The stock market took a deep dive on Friday after the CPI was released: the S&P 500 dropped 117 points, or 2.9%, to 3,901. The Dow Jones industrial Average dropped 2.7%, and the tech-heavy Nasdaq sank 3.5%. The steep decline marks the eighth week of losses in the past nine weeks for the major stock exchanges.
To help stabilize costs -- for themselves and for consumers -- some companies are engaging in "shrinkflation," where they cut back on product but list it at the same price. Examples include Kleenex (65 to 60 tissues), Chobani Flips yogurts (5.3 oz to 4.5 oz), and Gatorade (32 oz. to 28 oz.), among others. Earlier this year, Domino's Pizza announced it was reducing it's 10-piece chicken wings order to eight pieces for the same $7.99 carryout price, citing rising chicken prices.

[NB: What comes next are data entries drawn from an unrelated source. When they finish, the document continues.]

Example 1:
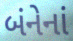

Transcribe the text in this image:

બંનેનાં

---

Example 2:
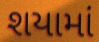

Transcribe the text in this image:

શયામાં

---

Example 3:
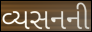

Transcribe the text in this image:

વ્યસનની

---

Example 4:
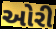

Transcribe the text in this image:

ઓરી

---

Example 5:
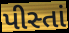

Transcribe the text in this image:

પીસ્તાં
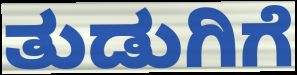
ತುಡುಗಿಗೆ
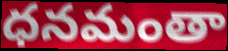
ధనమంతా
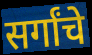
सर्गांचे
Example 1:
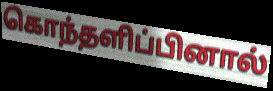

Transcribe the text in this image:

கொந்தளிப்பினால்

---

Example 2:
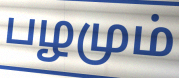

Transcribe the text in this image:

பழமும்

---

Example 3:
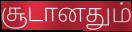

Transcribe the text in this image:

சூடானதும்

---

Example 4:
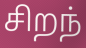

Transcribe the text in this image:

சிறந்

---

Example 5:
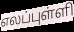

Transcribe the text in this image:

எலப்புள்ளி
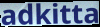
adkitta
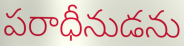
పరాధీనుడను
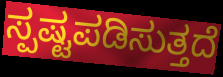
ಸ್ಪಷ್ಟಪಡಿಸುತ್ತದೆ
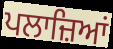
ਪਲਾਜ਼ਿਆਂ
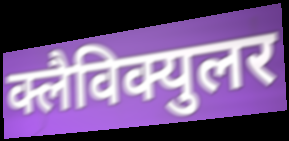
क्लैविक्युलर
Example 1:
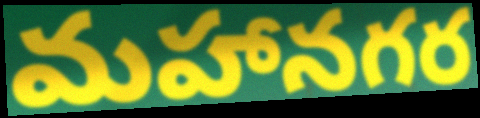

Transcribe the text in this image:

మహానగర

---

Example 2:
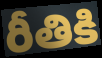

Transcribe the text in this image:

రీతికి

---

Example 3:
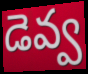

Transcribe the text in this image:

డెవ్వ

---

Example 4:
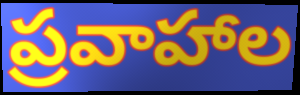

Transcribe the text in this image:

ప్రవాహాల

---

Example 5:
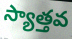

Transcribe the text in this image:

స్యాత్తవ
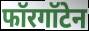
फॉरगॉटेन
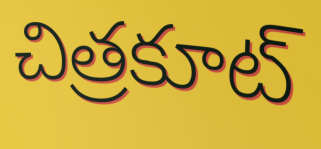
చిత్రకూట్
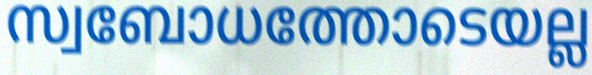
സ്വബോധത്തോടെയല്ല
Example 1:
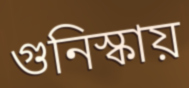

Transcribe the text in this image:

গুনিস্কায়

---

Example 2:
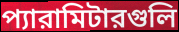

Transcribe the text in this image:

প্যারামিটারগুলি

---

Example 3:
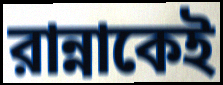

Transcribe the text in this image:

রান্নাকেই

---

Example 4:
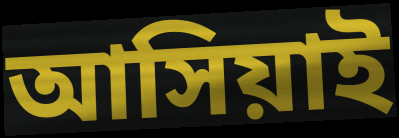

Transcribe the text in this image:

আসিয়াই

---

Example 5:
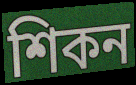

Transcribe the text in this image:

শিকন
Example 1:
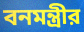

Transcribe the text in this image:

বনমন্ত্রীর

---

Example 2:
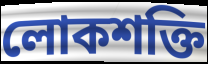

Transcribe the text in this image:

লোকশক্তি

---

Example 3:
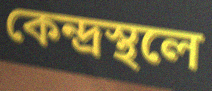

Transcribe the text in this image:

কেন্দ্রস্থলে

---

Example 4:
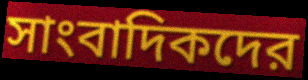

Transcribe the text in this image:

সাংবাদিকদের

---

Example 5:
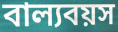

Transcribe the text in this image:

বাল্যবয়স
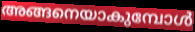
അങ്ങനെയാകുമ്പോൾ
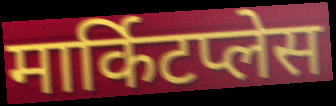
मार्किटप्लेस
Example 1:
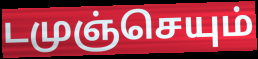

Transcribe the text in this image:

டமுஞ்செயும்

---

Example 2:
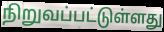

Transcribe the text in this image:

For the Federal Government, the options to help stop the bleeding are thin; the U.S. Federal Reserve meets for two days next week, and most economists and analysts expect the central bank to raise its main borrowing rate by another half point. While the Fed no longer uses CPI data to frame its policy, analysts say the higher-than-expected inflation numbers make a strong case for additional rate hikes.
By making it more expensive for people to borrow money, the idea is people won't be dolling out as much cash on big items like houses and cars. There is a risk, however, that too sudden a drop in spending could provoke a recession.